Un fou rire néanmoins, durant l’épisode 5, je crois : lorsqu’on voit la vidéo de campagne de la candidate écolo : Marina Fois se baladant en vélo dans son village et lâchant en croisant un habitant : « Eh dis-donc, ma Vhs du Sacrifice de Tarkovski, elle s’appelle revient… je suis maire, pas médiathèque » ça m’a fait la journée.

Diaboliquement vôtre – Julien Duvivier – 1967

13. Diaboliquement vôtre - Julien Duvivier - 1967Nécrose de la vie.

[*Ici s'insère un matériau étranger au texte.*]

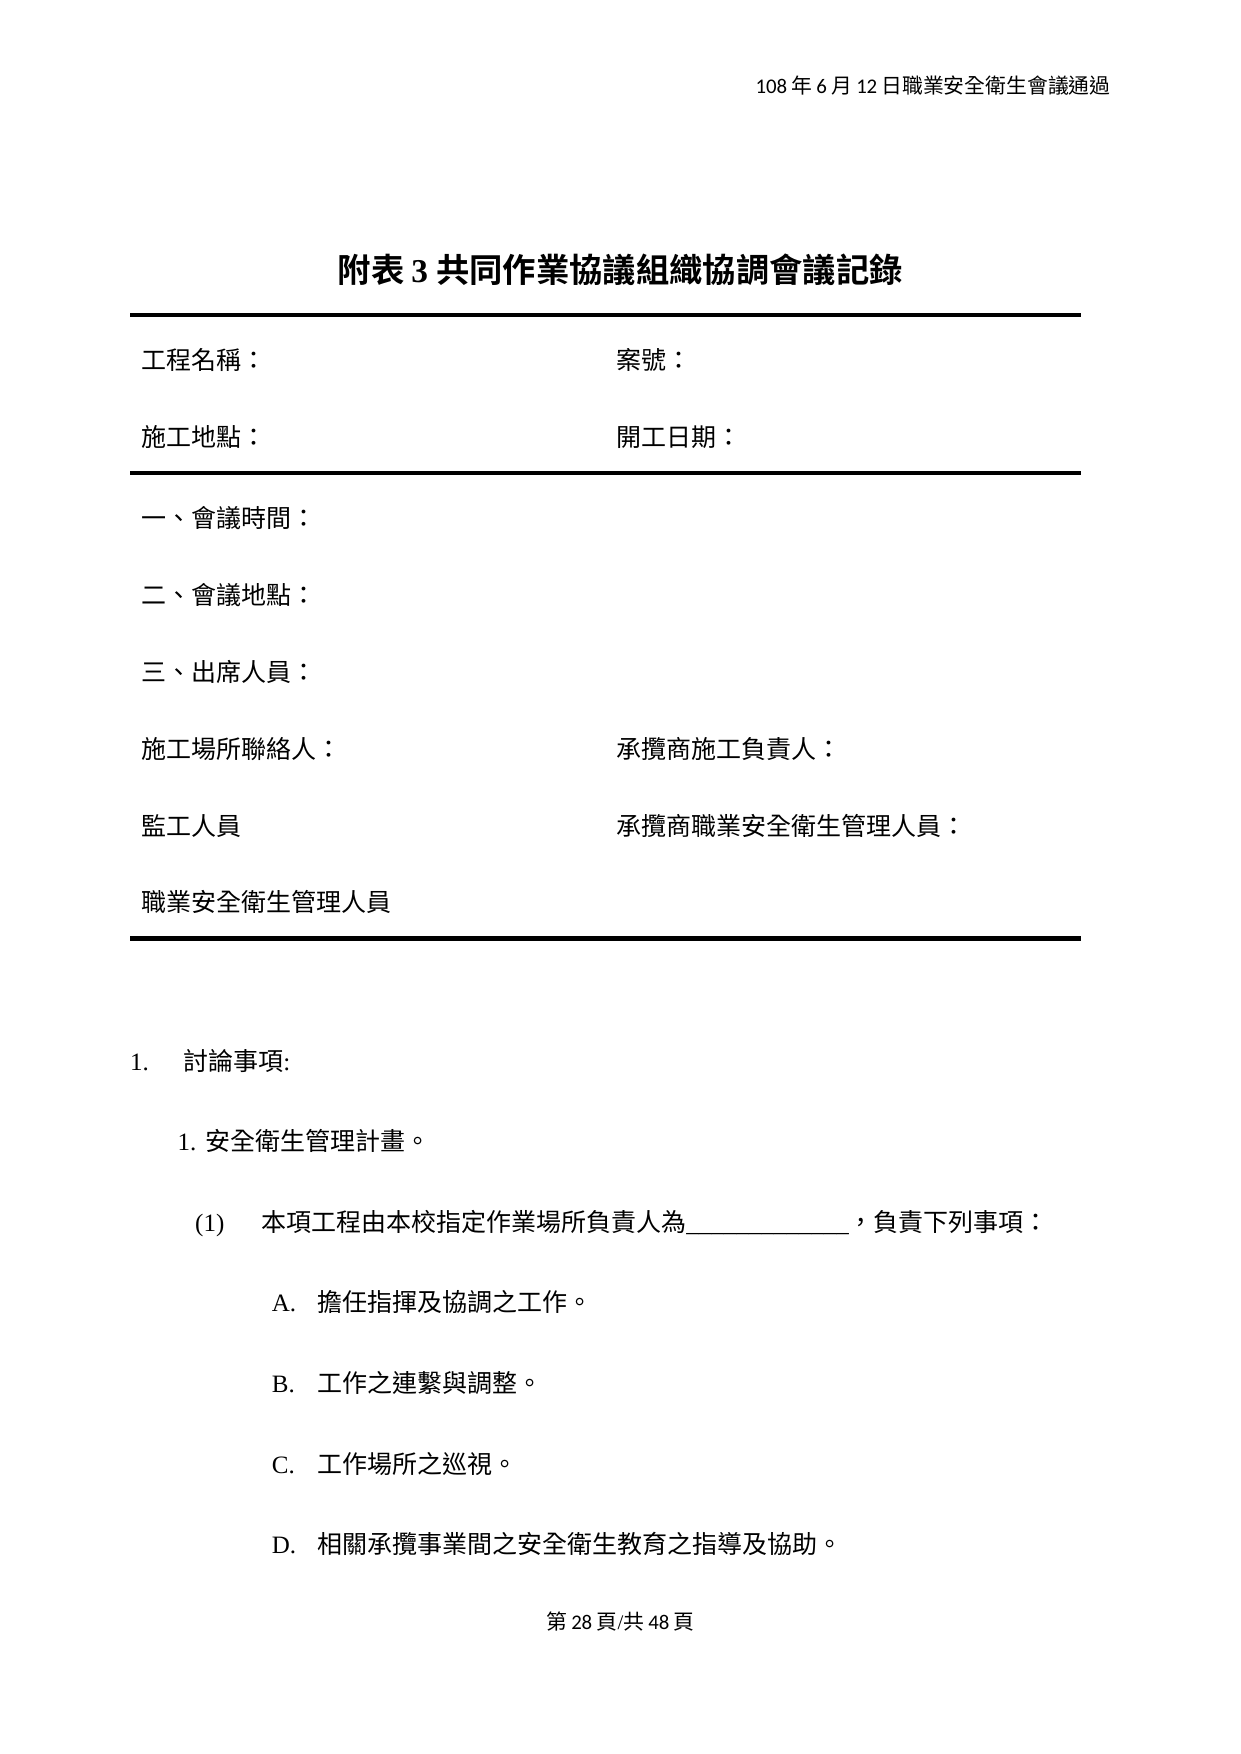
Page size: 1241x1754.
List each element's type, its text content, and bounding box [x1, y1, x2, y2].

table_cell [605, 629, 1081, 706]
list 本項工程由本校指定作業場所負責人為_____________，負責下列事項： [195, 1179, 1110, 1241]
table_cell 三、出席人員： [130, 629, 605, 706]
table_cell [605, 552, 1081, 629]
table_cell 職業安全衛生管理人員 [130, 859, 605, 936]
table_cell [605, 475, 1081, 552]
table_cell 施工地點： [130, 394, 605, 471]
list 討論事項: [130, 1017, 1110, 1080]
list 工作場所之巡視。 [272, 1421, 1110, 1483]
table_cell 開工日期： [605, 394, 1081, 471]
table_cell 施工場所聯絡人： [130, 706, 605, 782]
table_cell [605, 859, 1081, 936]
list 安全衛生管理計畫。 [177, 1098, 1110, 1161]
table_cell 承攬商職業安全衛生管理人員： [605, 783, 1081, 859]
table_header 工程名稱： [130, 317, 605, 394]
list 相關承攬事業間之安全衛生教育之指導及協助。 [272, 1501, 1110, 1564]
text 附表3 共同作業協議組織協調會議記錄 [130, 226, 1110, 288]
list 擔任指揮及協調之工作。 [272, 1259, 1110, 1322]
table_header 案號： [605, 317, 1081, 394]
table_cell 承攬商施工負責人： [605, 706, 1081, 782]
list 工作之連繫與調整。 [272, 1340, 1110, 1402]
table_cell 一、會議時間： [130, 475, 605, 552]
table_cell 二、會議地點： [130, 552, 605, 629]
table_cell 監工人員 [130, 783, 605, 859]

   3.0   Amnésique à la suite d’un accident de voiture, Georges Campo (Alain Delon) rentre chez lui. Mais rien ne lui revient. Ni le souvenir de cette femme, ni celui de cet immense château, ni son valet, ni son ami médecin, ni son chien, pas hyper chaleureux à son égard non plus. Rien. En prime il fait de drôle de rêves de guerre. Et bientôt il manque de tomber dans un trou, puis de se faire écrabouiller par un lustre. Au même titre que rien ne revient à Georges, rien ne fonctionne dans ce film. C’est une déclinaison ratée des Diaboliques, de Clouzot, on va dire. Par ailleurs, on note que Diaboliquement vôtre a l’étrange particularité d’être le dernier film de Julien Duvivier, qui meurt, deux mois avant sa sortie, dans… un accident de voiture. Une anecdote plus « intéressante et troublante » que le film lui-même.

L’attentat – Yves Boisset – 1972

08. L'attentat - Yves Boisset - 1972Casting quatre étoiles.

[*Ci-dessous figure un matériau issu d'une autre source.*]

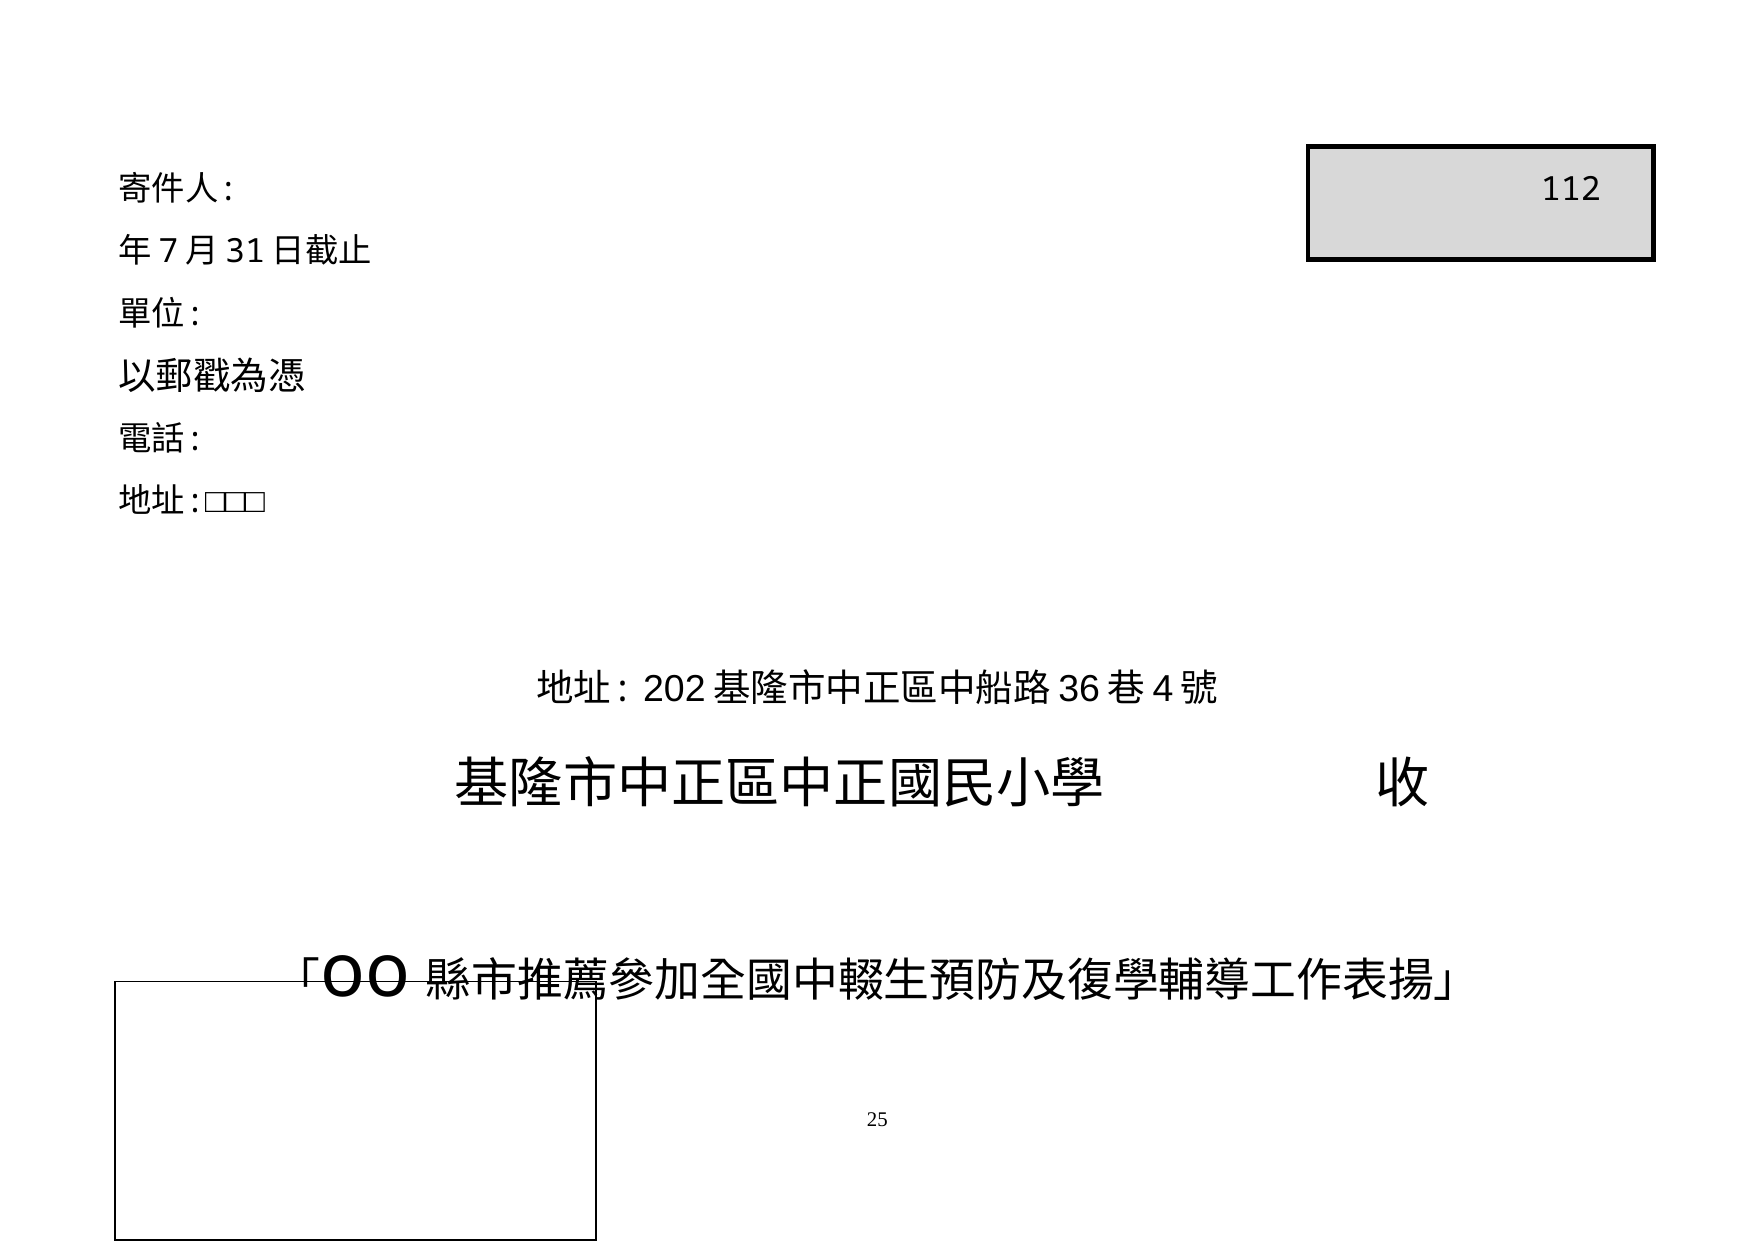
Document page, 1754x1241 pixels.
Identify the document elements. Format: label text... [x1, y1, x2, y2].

text 基隆市中正區中正國民小學 收 [118, 706, 1636, 831]
text 地址:□□□ [118, 456, 1636, 519]
text 電話: [118, 394, 1636, 456]
text 地址: 202基隆市中正區中船路36巷4號 [118, 644, 1636, 706]
text 寄件人: 112年7月31日截止 [118, 144, 1636, 269]
text 單位: 以郵戳為憑 [118, 269, 1636, 394]
text 「oo縣市推薦參加全國中輟生預防及復學輔導工作表揚」 [118, 894, 1636, 1019]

   5.0   Trintignant, Volonte, Seberg, Noiret, Bouquet, Scheider, Bouise, Cremer, Piccoli, Blanche, Périer, François : C’est probablement l’un des castings les plus dingues du cinéma français. Tous au service de ce film d’espionnage implacable, inspiré de l’affaire Ben Barka. C’est vraiment pas un film facile (à aimer). Hyper cadré et dialogué, trop, trop écrit, mais tellement bien incarné, pour compenser sa froideur d’ensemble. À l’image de la musique d’Ennio Morricone, faite de stridences lointaines, minimale, angoissante. Un film impressionnant autant qu’hermétique.

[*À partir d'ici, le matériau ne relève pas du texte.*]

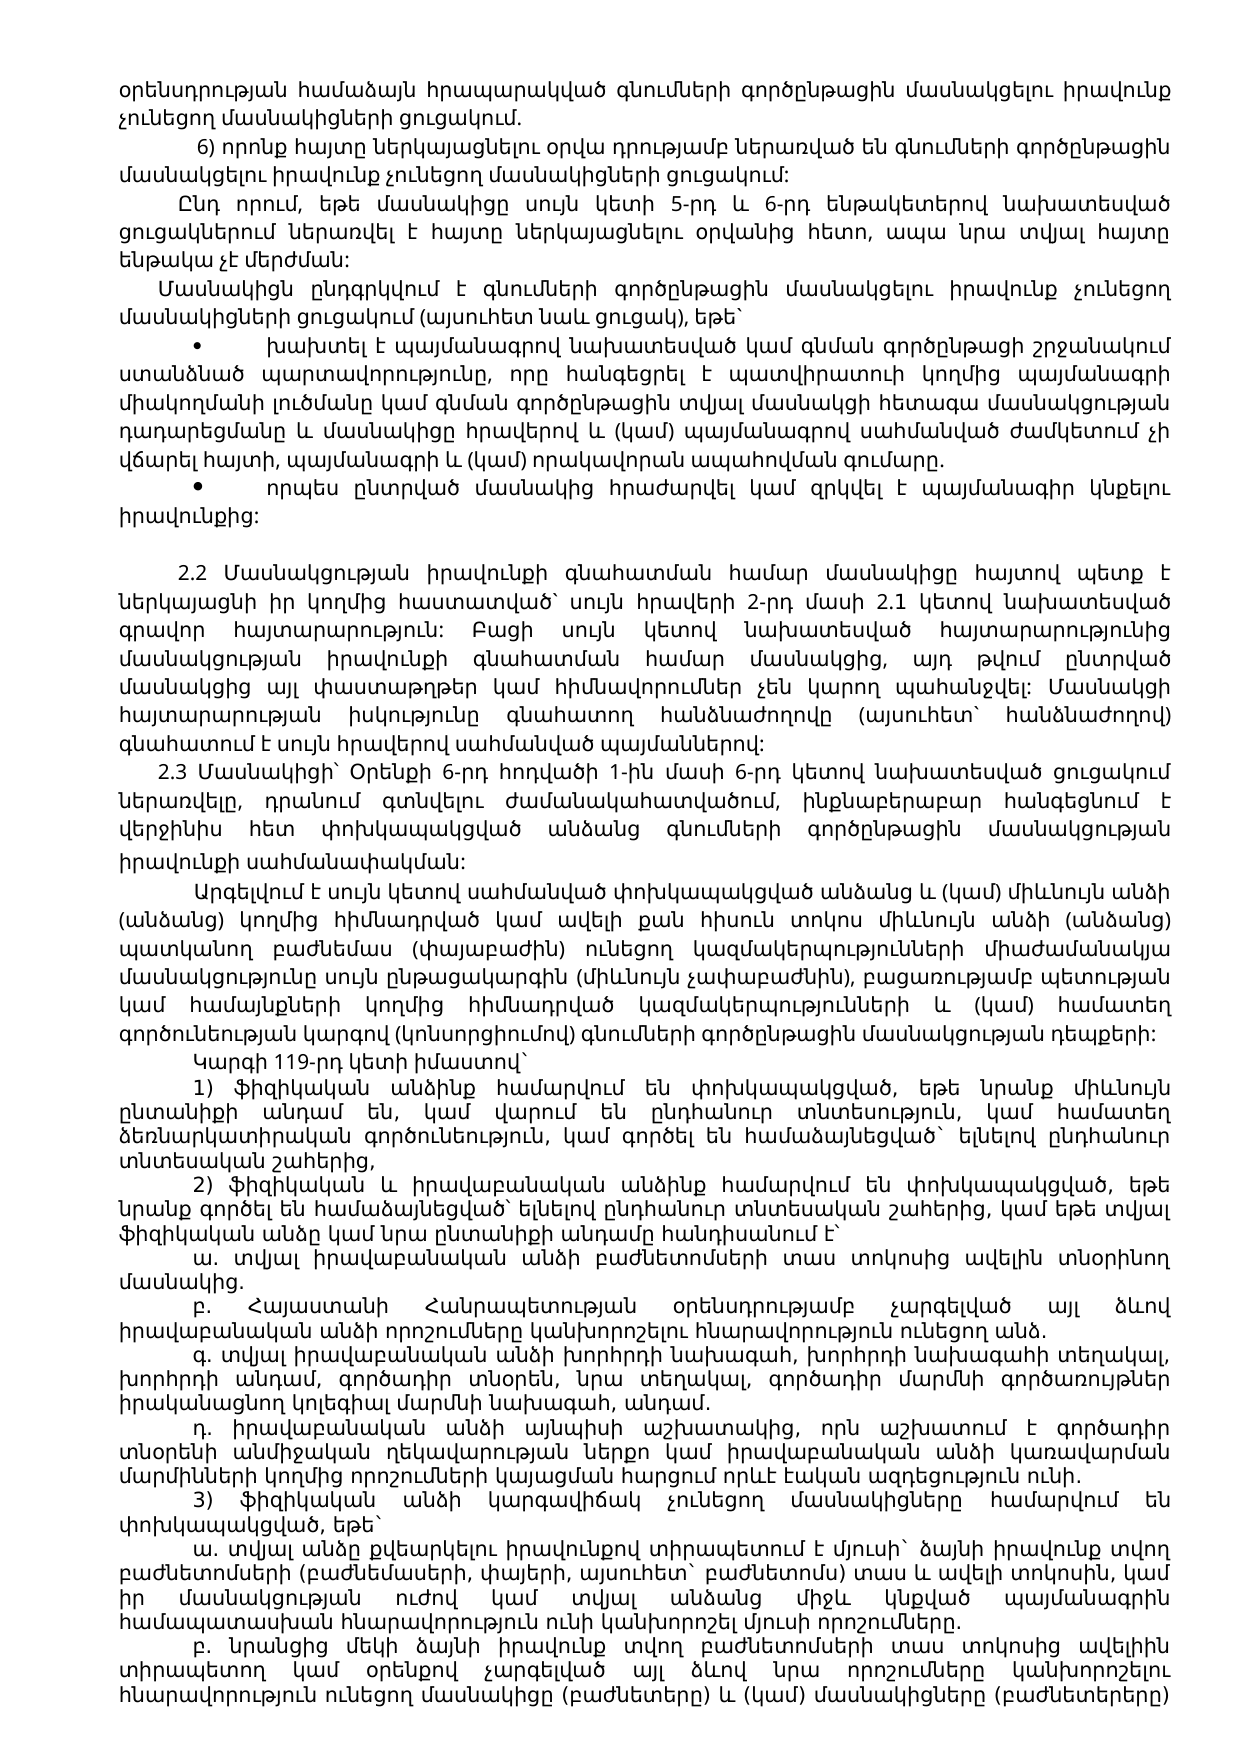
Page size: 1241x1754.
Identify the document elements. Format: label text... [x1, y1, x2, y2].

text ա. տվյալ անձը քվեարկելու իրավունքով տիրապետում է մյուսի` ձայնի իրավունք տվող բաժնետոմսերի (բաժնեմասերի, փայերի, այսուհետ` բաժնետոմս) տաս և ավելի տոկոսին, կամ իր մասնակցության ուժով կամ տվյալ անձանց միջև կնքված պայմանագրին համապատասխան հնարավորություն ունի կանխորոշել մյուսի որոշումները. [118, 1537, 1171, 1634]
text օրենսդրության համաձայն հրապարակված գնումների գործընթացին մասնակցելու իրավունք չունեցող մասնակիցների ցուցակում. [118, 75, 1171, 132]
text 1) ֆիզիկական անձինք համարվում են փոխկապակցված, եթե նրանք միևնույն ընտանիքի անդամ են, կամ վարում են ընդհանուր տնտեսություն, կամ համատեղ ձեռնարկատիրական գործունեություն, կամ գործել են համաձայնեցված` ելնելով ընդհանուր տնտեսական շահերից, [118, 1076, 1171, 1173]
text դ. իրավաբանական անձի այնպիսի աշխատակից, որն աշխատում է գործադիր տնօրենի անմիջական ղեկավարության ներքո կամ իրավաբանական անձի կառավարման մարմինների կողմից որոշումների կայացման հարցում որևէ էական ազդեցություն ունի. [118, 1416, 1171, 1488]
text Կարգի 119-րդ կետի իմաստով` [118, 1047, 1171, 1076]
text 2.3 Մասնակիցի՝ Օրենքի 6-րդ հոդվածի 1-ին մասի 6-րդ կետով նախատեսված ցուցակում ներառվելը, դրանում գտնվելու ժամանակահատվածում, ինքնաբերաբար հանգեցնում է վերջինիս հետ փոխկապակցված անձանց գնումների գործընթացին մասնակցության իրավունքի սահմանափակման: [118, 757, 1171, 877]
text բ. նրանցից մեկի ձայնի իրավունք տվող բաժնետոմսերի տաս տոկոսից ավելիին տիրապետող կամ օրենքով չարգելված այլ ձևով նրա որոշումները կանխորոշելու հնարավորություն ունեցող մասնակիցը (բաժնետերը) և (կամ) մասնակիցները (բաժնետերերը) [118, 1634, 1171, 1707]
text 2) ֆիզիկական և իրավաբանական անձինք համարվում են փոխկապակցված, եթե նրանք գործել են համաձայնեցված՝ ելնելով ընդհանուր տնտեսական շահերից, կամ եթե տվյալ ֆիզիկական անձը կամ նրա ընտանիքի անդամը հանդիսանում է՝ [118, 1173, 1171, 1246]
text գ. տվյալ իրավաբանական անձի խորհրդի նախագահ, խորհրդի նախագահի տեղակալ, խորհրդի անդամ, գործադիր տնօրեն, նրա տեղակալ, գործադիր մարմնի գործառույթներ իրականացնող կոլեգիալ մարմնի նախագահ, անդամ. [118, 1343, 1171, 1416]
text Ընդ որում, եթե մասնակիցը սույն կետի 5-րդ և 6-րդ ենթակետերով նախատեսված ցուցակներում ներառվել է հայտը ներկայացնելու օրվանից հետո, ապա նրա տվյալ հայտը ենթակա չէ մերժման: [118, 189, 1171, 274]
list խախտել է պայմանագրով նախատեսված կամ գնման գործընթացի շրջանակում ստանձնած պարտավորությունը, որը հանգեցրել է պատվիրատուի կողմից պայմանագրի միակողմանի լուծմանը կամ գնման գործընթացին տվյալ մասնակցի հետագա մասնակցության դադարեցմանը և մասնակիցը հրավերով և (կամ) պայմանագրով սահմանված ժամկետում չի վճարել հայտի, պայմանագրի և (կամ) որակավորան ապահովման գումարը. [118, 331, 1171, 473]
list որպես ընտրված մասնակից հրաժարվել կամ զրկվել է պայմանագիր կնքելու իրավունքից: [118, 473, 1171, 530]
text բ. Հայաստանի Հանրապետության օրենսդրությամբ չարգելված այլ ձևով իրավաբանական անձի որոշումները կանխորոշելու հնարավորություն ունեցող անձ. [118, 1294, 1171, 1343]
text 6) որոնք հայտը ներկայացնելու օրվա դրությամբ ներառված են գնումների գործընթացին մասնակցելու իրավունք չունեցող մասնակիցների ցուցակում: [118, 132, 1171, 189]
text Մասնակիցն ընդգրկվում է գնումների գործընթացին մասնակցելու իրավունք չունեցող մասնակիցների ցուցակում (այսուհետ նաև ցուցակ), եթե` [118, 274, 1171, 331]
text ա. տվյալ իրավաբանական անձի բաժնետոմսերի տաս տոկոսից ավելին տնօրինող մասնակից. [118, 1246, 1171, 1294]
text 3) ֆիզիկական անձի կարգավիճակ չունեցող մասնակիցները համարվում են փոխկապակցված, եթե` [118, 1488, 1171, 1537]
text Արգելվում է սույն կետով սահմանված փոխկապակցված անձանց և (կամ) միևնույն անձի (անձանց) կողմից հիմնադրված կամ ավելի քան հիսուն տոկոս միևնույն անձի (անձանց) պատկանող բաժնեմաս (փայաբաժին) ունեցող կազմակերպությունների միաժամանակյա մասնակցությունը սույն ընթացակարգին (միևնույն չափաբաժնին), բացառությամբ պետության կամ համայնքների կողմից հիմնադրված կազմակերպությունների և (կամ) համատեղ գործունեության կարգով (կոնսորցիումով) գնումների գործընթացին մասնակցության դեպքերի: [118, 877, 1171, 1047]
text 2.2 Մասնակցության իրավունքի գնահատման համար մասնակիցը հայտով պետք է ներկայացնի իր կողմից հաստատված` սույն հրավերի 2-րդ մասի 2.1 կետով նախատեսված գրավոր հայտարարություն: Բացի սույն կետով նախատեսված հայտարարությունից մասնակցության իրավունքի գնահատման համար մասնակցից, այդ թվում ընտրված մասնակցից այլ փաստաթղթեր կամ հիմնավորումներ չեն կարող պահանջվել: Մասնակցի հայտարարության իսկությունը գնահատող հանձնաժողովը (այսուհետ` հանձնաժողով) գնահատում է սույն հրավերով սահմանված պայմաններով: [118, 558, 1171, 757]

Lunettes noires (Occhiali Neri) – Dario Argento – 2023

03. Lunettes noires - Occhiali Neri - Dario Argento - 2023Fadeur aveugle.

   4.0   Il faut savoir que je ne connais absolument pas les films réalisés ces trente dernières années par le réalisateur de Suspiria, hormis Le sang des innocents que j’aime assez, par ailleurs. On me dit du bien notamment de son Syndrome de Stendhal, j’essaierai à l’occasion. Mais pour être honnête, Argento n’a jamais été une priorité. Donc à la fois je n’attends rien de celui-ci, mais pas un mauvais film non plus. Et je suis déçu sans l’être, sans doute car je ne suis pas surpris. J’aime beaucoup l’ouverture, qui confirme qu’Argento tire son obsession chez Antonioni mais ensuite je m’y ennuie beaucoup et en grande partie car je trouve sa mise en scène très terne, l’esprit giallo peu convaincant, l’interprétation au ras des pâquerettes. Je trouve que ça ressemble à une version ratée du formidable Terreur aveugle, de Richard Fleischer. Restent quelques jolies choses, la musique probablement, mais rien qui ne sorte de l’ordinaire. Vite oublié.

Mon crime – François Ozon – 2023

07. Mon crime - François Ozon - 2023Les désastreuses années 30.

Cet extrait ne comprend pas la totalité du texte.